[Records from a collection]
^^^^

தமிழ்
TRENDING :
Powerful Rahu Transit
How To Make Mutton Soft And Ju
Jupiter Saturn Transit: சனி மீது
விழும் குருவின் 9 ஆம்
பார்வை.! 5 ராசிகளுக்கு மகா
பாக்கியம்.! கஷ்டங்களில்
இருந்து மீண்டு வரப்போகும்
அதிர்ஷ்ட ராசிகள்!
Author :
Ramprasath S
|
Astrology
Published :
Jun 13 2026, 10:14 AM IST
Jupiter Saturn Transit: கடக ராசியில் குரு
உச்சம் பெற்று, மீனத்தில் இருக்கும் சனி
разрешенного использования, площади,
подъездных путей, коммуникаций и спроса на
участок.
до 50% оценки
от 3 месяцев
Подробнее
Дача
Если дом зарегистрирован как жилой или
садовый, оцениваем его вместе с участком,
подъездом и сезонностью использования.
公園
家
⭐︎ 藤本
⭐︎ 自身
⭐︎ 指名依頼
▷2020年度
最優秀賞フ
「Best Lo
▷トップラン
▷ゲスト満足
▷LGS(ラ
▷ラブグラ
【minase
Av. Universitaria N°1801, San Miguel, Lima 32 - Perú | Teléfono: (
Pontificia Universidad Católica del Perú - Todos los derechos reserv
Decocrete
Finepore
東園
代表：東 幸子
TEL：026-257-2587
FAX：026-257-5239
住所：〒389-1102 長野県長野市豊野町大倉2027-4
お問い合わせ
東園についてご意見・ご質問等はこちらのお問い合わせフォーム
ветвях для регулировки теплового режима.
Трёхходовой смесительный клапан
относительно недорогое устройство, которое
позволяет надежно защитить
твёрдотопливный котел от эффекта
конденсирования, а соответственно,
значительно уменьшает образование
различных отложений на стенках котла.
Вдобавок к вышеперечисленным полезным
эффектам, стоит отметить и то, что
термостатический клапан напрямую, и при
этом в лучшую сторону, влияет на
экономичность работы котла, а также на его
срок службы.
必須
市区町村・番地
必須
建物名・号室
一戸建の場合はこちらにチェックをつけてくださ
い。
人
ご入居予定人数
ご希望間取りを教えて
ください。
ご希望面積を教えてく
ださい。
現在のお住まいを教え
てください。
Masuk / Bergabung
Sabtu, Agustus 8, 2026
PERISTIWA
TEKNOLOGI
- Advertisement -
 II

^^^^

## WHAT NEEDS TO BE DONE
Out of the records, collect only those lines that contain the string "Transit".

## WRITTEN REPLY
Powerful Rahu Transit
Jupiter Saturn Transit: சனி மீது
Jupiter Saturn Transit: கடக ராசியில் குரு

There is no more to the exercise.